- ASSIGNMENT -
Render these lines as a numbered list, omitting any blank lines.

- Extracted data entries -
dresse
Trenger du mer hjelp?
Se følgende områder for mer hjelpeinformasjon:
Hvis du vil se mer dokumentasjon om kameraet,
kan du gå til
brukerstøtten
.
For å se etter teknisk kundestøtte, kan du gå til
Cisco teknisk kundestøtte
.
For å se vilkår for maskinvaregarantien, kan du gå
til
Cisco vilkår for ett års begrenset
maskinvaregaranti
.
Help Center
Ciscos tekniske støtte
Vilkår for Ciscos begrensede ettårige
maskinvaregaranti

- THE ANSWER -
1. dresse
2. Trenger du mer hjelp?
3. Se følgende områder for mer hjelpeinformasjon:
4. Hvis du vil se mer dokumentasjon om kameraet,
5. kan du gå til
6. brukerstøtten
7. .
8. For å se etter teknisk kundestøtte, kan du gå til
9. Cisco teknisk kundestøtte
10. .
11. For å se vilkår for maskinvaregarantien, kan du gå
12. til
13. Cisco vilkår for ett års begrenset
14. maskinvaregaranti
15. .
16. Help Center
17. Ciscos tekniske støtte
18. Vilkår for Ciscos begrensede ettårige
19. maskinvaregaranti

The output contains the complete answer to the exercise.